Project management: Are you backing the right AI projects?
- Steph Organ
- Archive , Blog
- October 22, 2019
- Updated:
Table of Contents
As an executive with an influence over whether your company implements AI and which projects it embarks on, there’s a lot of pressure on you to be successful. The future of AI within your company could rest on you on how your chosen projects perform.
The facts are that not all projects succeed, so even some of these carefully chosen projects will need to be shut down, but this can be hard to recognise by the project leader when they are so heavily invested in the project’s success. It is, however, vital to be able to determine when to pull the plug — in the spirit of Silicon Valley, failing fast is paramount so that success can be harvested elsewhere.

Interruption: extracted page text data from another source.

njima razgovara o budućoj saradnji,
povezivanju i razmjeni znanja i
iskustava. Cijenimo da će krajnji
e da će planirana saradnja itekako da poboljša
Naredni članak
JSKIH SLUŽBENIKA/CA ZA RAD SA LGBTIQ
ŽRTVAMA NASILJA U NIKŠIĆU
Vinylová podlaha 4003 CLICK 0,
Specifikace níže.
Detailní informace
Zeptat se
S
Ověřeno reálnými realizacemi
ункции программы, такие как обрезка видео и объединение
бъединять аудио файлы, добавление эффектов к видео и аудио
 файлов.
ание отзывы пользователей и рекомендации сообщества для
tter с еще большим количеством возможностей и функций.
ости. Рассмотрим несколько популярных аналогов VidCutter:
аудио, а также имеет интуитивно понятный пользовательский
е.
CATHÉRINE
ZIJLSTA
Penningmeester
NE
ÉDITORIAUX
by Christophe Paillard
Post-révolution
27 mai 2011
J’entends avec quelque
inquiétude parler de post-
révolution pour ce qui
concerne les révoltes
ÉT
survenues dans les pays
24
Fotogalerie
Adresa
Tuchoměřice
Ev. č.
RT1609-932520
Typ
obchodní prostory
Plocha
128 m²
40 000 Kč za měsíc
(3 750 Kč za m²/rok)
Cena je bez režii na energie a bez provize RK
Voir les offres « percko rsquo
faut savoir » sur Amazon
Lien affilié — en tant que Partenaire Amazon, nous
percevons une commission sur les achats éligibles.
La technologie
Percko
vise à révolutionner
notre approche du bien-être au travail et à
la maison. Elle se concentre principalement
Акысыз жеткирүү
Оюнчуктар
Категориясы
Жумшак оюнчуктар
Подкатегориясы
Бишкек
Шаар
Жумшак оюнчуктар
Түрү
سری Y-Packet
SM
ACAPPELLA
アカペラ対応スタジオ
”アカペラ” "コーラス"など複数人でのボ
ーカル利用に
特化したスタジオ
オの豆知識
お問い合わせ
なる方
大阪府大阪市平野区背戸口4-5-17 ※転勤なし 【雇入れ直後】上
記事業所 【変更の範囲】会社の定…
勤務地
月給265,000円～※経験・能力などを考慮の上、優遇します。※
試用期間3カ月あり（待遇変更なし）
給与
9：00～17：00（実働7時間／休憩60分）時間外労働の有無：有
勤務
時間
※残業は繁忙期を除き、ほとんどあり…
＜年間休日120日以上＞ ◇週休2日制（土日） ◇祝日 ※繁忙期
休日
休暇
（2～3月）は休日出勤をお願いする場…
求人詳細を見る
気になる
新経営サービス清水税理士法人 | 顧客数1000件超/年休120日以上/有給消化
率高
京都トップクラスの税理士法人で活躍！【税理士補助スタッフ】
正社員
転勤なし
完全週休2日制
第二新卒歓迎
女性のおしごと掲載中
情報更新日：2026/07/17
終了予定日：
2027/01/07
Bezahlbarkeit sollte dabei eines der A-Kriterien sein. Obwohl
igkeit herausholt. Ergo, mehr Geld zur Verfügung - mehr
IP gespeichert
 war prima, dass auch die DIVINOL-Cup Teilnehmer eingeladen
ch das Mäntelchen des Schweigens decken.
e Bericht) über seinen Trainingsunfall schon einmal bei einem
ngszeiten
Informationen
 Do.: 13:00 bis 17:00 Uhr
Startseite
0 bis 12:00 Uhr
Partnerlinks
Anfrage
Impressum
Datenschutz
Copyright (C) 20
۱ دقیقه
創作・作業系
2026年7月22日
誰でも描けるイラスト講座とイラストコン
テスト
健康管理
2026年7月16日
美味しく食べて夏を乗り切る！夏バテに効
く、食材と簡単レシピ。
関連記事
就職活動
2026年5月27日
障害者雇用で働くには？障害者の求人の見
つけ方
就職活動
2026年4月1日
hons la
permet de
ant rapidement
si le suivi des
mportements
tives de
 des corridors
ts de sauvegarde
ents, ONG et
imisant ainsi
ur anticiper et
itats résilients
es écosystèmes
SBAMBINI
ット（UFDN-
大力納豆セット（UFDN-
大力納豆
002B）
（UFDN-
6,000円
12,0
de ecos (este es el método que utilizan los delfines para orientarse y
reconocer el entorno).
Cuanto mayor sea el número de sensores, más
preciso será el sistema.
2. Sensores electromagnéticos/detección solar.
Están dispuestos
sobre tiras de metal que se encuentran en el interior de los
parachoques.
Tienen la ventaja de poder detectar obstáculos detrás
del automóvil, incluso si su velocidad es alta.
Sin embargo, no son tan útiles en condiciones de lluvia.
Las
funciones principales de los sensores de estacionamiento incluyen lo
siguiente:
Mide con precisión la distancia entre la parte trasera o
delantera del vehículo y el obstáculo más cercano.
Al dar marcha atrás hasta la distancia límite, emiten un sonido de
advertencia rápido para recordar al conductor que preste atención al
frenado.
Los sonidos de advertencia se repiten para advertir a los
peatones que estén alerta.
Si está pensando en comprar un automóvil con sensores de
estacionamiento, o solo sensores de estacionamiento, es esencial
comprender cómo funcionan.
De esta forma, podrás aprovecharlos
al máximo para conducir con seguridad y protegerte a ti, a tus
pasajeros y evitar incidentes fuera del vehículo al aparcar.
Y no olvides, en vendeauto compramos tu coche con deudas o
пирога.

Research by McKinsey & Company found several companies taking a similar approach toward identifying failed projects by using some form of external judgement to guide resource allocation decisions — transparency in this process being key to avoiding political conflicts when dismantling a project.
The core idea among various companies was to change the burden of proof. Some did this by creating a job role to objectively hunt down failing assets. Others used a ranking system to assign projects as;
- Grow
- Maintain
- Dispose
When a project is noted as underperforming or lands in the "dispose" category, it is then down to the project leader to demonstrate potential project revival, or accept the ruling.
This approach eliminates the emotional attachment to projects and the bias that is often felt towards the loss of the resources that have been poured in thus far and instead brings focus around to whether or not the asset can be profitably reformed.
We believe that it is important to create a process like this within your organisation to make it easy to review whether funding is being sensibly allocated and to be able to identify when to walk away from a project.
FAQs
What is the failure rate problem in AI projects?
Industry surveys consistently show that a significant proportion of enterprise AI projects fail to deliver their intended value. The failure modes are well-documented: unclear objectives, poor data quality, lack of internal expertise, insufficient buy-in from the people who need to use the output, and the tendency to define success in technical terms rather than business terms.
For SMEs and mid-market manufacturers, these failure modes are even more acute. With limited IT resource, limited internal data science expertise, and limited tolerance for projects that consume budget without delivering results, the cost of backing the wrong AI project is high — not just financially, but in terms of the organisational appetite for future AI investment.
What are the characteristics of the right AI projects?
The right AI projects for manufacturers share common characteristics: they address a clearly defined operational problem, they have access to the data needed to produce reliable outputs, they have a clearly identifiable user who needs the result, and the ROI case is straightforward to calculate.
Cutting optimisation is a good example. The problem is clear: minimise material waste when cutting bar, plate, or sheet to order specifications. The data exists: order specifications and available stock. The user is identifiable: the production planner or machine operator. The ROI calculation is direct: time saved in planning plus material saved in cutting.
Contrast this with more speculative AI projects — predicting demand six months out, optimising a supply chain with dozens of variables, or detecting anomalies in a process with limited historical data. These can be valuable, but they are harder to scope, harder to execute, and harder to validate.